Each record below needs to be copied out exactly as it stands.

[Saved entries]
--------------------
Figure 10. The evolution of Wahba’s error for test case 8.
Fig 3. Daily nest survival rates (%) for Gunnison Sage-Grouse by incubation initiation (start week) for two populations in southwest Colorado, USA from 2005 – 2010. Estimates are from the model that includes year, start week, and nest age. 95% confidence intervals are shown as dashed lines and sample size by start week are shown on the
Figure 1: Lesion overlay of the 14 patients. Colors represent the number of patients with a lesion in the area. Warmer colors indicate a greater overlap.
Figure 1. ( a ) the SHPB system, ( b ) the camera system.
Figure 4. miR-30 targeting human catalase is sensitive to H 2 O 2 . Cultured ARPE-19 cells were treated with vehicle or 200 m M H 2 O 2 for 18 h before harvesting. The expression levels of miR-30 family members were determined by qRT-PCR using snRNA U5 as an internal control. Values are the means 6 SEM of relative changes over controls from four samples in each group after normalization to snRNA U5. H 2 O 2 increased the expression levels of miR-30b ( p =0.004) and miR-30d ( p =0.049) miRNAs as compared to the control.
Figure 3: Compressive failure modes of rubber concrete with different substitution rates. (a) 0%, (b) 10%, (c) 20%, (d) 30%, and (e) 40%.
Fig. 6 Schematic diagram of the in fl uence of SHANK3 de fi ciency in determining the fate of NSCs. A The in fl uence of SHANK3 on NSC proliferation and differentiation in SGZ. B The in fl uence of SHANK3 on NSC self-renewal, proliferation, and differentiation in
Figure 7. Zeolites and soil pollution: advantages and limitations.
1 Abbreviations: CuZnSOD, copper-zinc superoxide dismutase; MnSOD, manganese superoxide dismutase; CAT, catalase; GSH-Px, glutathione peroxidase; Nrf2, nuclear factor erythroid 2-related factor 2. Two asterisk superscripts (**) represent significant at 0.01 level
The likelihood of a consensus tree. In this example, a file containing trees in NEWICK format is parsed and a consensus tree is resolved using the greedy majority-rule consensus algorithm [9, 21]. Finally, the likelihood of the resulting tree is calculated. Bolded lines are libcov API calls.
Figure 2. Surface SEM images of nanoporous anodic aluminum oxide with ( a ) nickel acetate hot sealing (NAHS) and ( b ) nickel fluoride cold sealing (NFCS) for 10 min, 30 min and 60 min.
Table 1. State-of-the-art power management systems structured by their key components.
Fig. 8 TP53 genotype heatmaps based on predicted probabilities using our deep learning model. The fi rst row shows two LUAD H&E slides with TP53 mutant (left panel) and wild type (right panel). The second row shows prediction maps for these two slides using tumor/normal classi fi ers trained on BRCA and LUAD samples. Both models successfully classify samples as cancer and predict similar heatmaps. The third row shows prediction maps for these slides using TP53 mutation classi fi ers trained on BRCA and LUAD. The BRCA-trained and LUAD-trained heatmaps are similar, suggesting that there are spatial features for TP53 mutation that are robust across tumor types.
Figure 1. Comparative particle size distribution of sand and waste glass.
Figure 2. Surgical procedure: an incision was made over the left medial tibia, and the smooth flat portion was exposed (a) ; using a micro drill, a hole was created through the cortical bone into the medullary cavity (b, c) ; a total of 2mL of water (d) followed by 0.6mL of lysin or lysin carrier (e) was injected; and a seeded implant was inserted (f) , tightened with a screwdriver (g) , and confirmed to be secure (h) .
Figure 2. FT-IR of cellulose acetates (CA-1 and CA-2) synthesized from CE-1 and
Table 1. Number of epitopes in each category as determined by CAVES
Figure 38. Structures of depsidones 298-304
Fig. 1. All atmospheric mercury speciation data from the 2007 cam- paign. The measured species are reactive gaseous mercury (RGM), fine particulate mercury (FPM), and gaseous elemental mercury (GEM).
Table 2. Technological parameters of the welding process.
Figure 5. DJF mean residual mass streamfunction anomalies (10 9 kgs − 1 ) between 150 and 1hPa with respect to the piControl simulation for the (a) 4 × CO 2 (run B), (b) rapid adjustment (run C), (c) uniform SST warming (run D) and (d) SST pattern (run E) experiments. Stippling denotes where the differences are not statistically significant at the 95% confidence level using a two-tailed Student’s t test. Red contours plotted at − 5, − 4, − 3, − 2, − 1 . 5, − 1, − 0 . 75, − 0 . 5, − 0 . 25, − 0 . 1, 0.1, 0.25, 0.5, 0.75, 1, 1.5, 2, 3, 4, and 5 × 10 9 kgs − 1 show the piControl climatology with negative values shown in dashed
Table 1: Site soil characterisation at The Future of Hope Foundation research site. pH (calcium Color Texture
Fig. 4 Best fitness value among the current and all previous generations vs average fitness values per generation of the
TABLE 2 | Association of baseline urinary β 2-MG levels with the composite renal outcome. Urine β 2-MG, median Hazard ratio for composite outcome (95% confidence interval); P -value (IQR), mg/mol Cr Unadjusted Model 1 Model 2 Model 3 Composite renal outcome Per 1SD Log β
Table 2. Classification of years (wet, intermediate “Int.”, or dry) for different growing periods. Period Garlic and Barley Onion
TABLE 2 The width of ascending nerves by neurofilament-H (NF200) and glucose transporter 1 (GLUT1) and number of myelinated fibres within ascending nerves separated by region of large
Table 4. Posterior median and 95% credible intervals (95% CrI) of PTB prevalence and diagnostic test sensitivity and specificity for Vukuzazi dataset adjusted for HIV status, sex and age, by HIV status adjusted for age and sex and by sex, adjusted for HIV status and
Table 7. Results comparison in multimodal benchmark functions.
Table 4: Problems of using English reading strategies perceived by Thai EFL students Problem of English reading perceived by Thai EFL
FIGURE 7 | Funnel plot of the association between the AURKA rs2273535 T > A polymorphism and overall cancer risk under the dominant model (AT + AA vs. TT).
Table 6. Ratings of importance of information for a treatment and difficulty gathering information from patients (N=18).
--------------------
[RESPONSE AREA]
Figure 10. The evolution of Wahba’s error for test case 8.
Fig 3. Daily nest survival rates (%) for Gunnison Sage-Grouse by incubation initiation (start week) for two populations in southwest Colorado, USA from 2005 – 2010. Estimates are from the model that includes year, start week, and nest age. 95% confidence intervals are shown as dashed lines and sample size by start week are shown on the
Figure 1: Lesion overlay of the 14 patients. Colors represent the number of patients with a lesion in the area. Warmer colors indicate a greater overlap.
Figure 1. ( a ) the SHPB system, ( b ) the camera system.
Figure 4. miR-30 targeting human catalase is sensitive to H 2 O 2 . Cultured ARPE-19 cells were treated with vehicle or 200 m M H 2 O 2 for 18 h before harvesting. The expression levels of miR-30 family members were determined by qRT-PCR using snRNA U5 as an internal control. Values are the means 6 SEM of relative changes over controls from four samples in each group after normalization to snRNA U5. H 2 O 2 increased the expression levels of miR-30b ( p =0.004) and miR-30d ( p =0.049) miRNAs as compared to the control.
Figure 3: Compressive failure modes of rubber concrete with different substitution rates. (a) 0%, (b) 10%, (c) 20%, (d) 30%, and (e) 40%.
Fig. 6 Schematic diagram of the in fl uence of SHANK3 de fi ciency in determining the fate of NSCs. A The in fl uence of SHANK3 on NSC proliferation and differentiation in SGZ. B The in fl uence of SHANK3 on NSC self-renewal, proliferation, and differentiation in
Figure 7. Zeolites and soil pollution: advantages and limitations.
1 Abbreviations: CuZnSOD, copper-zinc superoxide dismutase; MnSOD, manganese superoxide dismutase; CAT, catalase; GSH-Px, glutathione peroxidase; Nrf2, nuclear factor erythroid 2-related factor 2. Two asterisk superscripts (**) represent significant at 0.01 level
The likelihood of a consensus tree. In this example, a file containing trees in NEWICK format is parsed and a consensus tree is resolved using the greedy majority-rule consensus algorithm [9, 21]. Finally, the likelihood of the resulting tree is calculated. Bolded lines are libcov API calls.
Figure 2. Surface SEM images of nanoporous anodic aluminum oxide with ( a ) nickel acetate hot sealing (NAHS) and ( b ) nickel fluoride cold sealing (NFCS) for 10 min, 30 min and 60 min.
Table 1. State-of-the-art power management systems structured by their key components.
Fig. 8 TP53 genotype heatmaps based on predicted probabilities using our deep learning model. The fi rst row shows two LUAD H&E slides with TP53 mutant (left panel) and wild type (right panel). The second row shows prediction maps for these two slides using tumor/normal classi fi ers trained on BRCA and LUAD samples. Both models successfully classify samples as cancer and predict similar heatmaps. The third row shows prediction maps for these slides using TP53 mutation classi fi ers trained on BRCA and LUAD. The BRCA-trained and LUAD-trained heatmaps are similar, suggesting that there are spatial features for TP53 mutation that are robust across tumor types.
Figure 1. Comparative particle size distribution of sand and waste glass.
Figure 2. Surgical procedure: an incision was made over the left medial tibia, and the smooth flat portion was exposed (a) ; using a micro drill, a hole was created through the cortical bone into the medullary cavity (b, c) ; a total of 2mL of water (d) followed by 0.6mL of lysin or lysin carrier (e) was injected; and a seeded implant was inserted (f) , tightened with a screwdriver (g) , and confirmed to be secure (h) .
Figure 2. FT-IR of cellulose acetates (CA-1 and CA-2) synthesized from CE-1 and
Table 1. Number of epitopes in each category as determined by CAVES
Figure 38. Structures of depsidones 298-304
Fig. 1. All atmospheric mercury speciation data from the 2007 cam- paign. The measured species are reactive gaseous mercury (RGM), fine particulate mercury (FPM), and gaseous elemental mercury (GEM).
Table 2. Technological parameters of the welding process.
Figure 5. DJF mean residual mass streamfunction anomalies (10 9 kgs − 1 ) between 150 and 1hPa with respect to the piControl simulation for the (a) 4 × CO 2 (run B), (b) rapid adjustment (run C), (c) uniform SST warming (run D) and (d) SST pattern (run E) experiments. Stippling denotes where the differences are not statistically significant at the 95% confidence level using a two-tailed Student’s t test. Red contours plotted at − 5, − 4, − 3, − 2, − 1 . 5, − 1, − 0 . 75, − 0 . 5, − 0 . 25, − 0 . 1, 0.1, 0.25, 0.5, 0.75, 1, 1.5, 2, 3, 4, and 5 × 10 9 kgs − 1 show the piControl climatology with negative values shown in dashed
Table 1: Site soil characterisation at The Future of Hope Foundation research site. pH (calcium Color Texture
Fig. 4 Best fitness value among the current and all previous generations vs average fitness values per generation of the
TABLE 2 | Association of baseline urinary β 2-MG levels with the composite renal outcome. Urine β 2-MG, median Hazard ratio for composite outcome (95% confidence interval); P -value (IQR), mg/mol Cr Unadjusted Model 1 Model 2 Model 3 Composite renal outcome Per 1SD Log β
Table 2. Classification of years (wet, intermediate “Int.”, or dry) for different growing periods. Period Garlic and Barley Onion
TABLE 2 The width of ascending nerves by neurofilament-H (NF200) and glucose transporter 1 (GLUT1) and number of myelinated fibres within ascending nerves separated by region of large
Table 4. Posterior median and 95% credible intervals (95% CrI) of PTB prevalence and diagnostic test sensitivity and specificity for Vukuzazi dataset adjusted for HIV status, sex and age, by HIV status adjusted for age and sex and by sex, adjusted for HIV status and
Table 7. Results comparison in multimodal benchmark functions.
Table 4: Problems of using English reading strategies perceived by Thai EFL students Problem of English reading perceived by Thai EFL
FIGURE 7 | Funnel plot of the association between the AURKA rs2273535 T > A polymorphism and overall cancer risk under the dominant model (AT + AA vs. TT).
Table 6. Ratings of importance of information for a treatment and difficulty gathering information from patients (N=18).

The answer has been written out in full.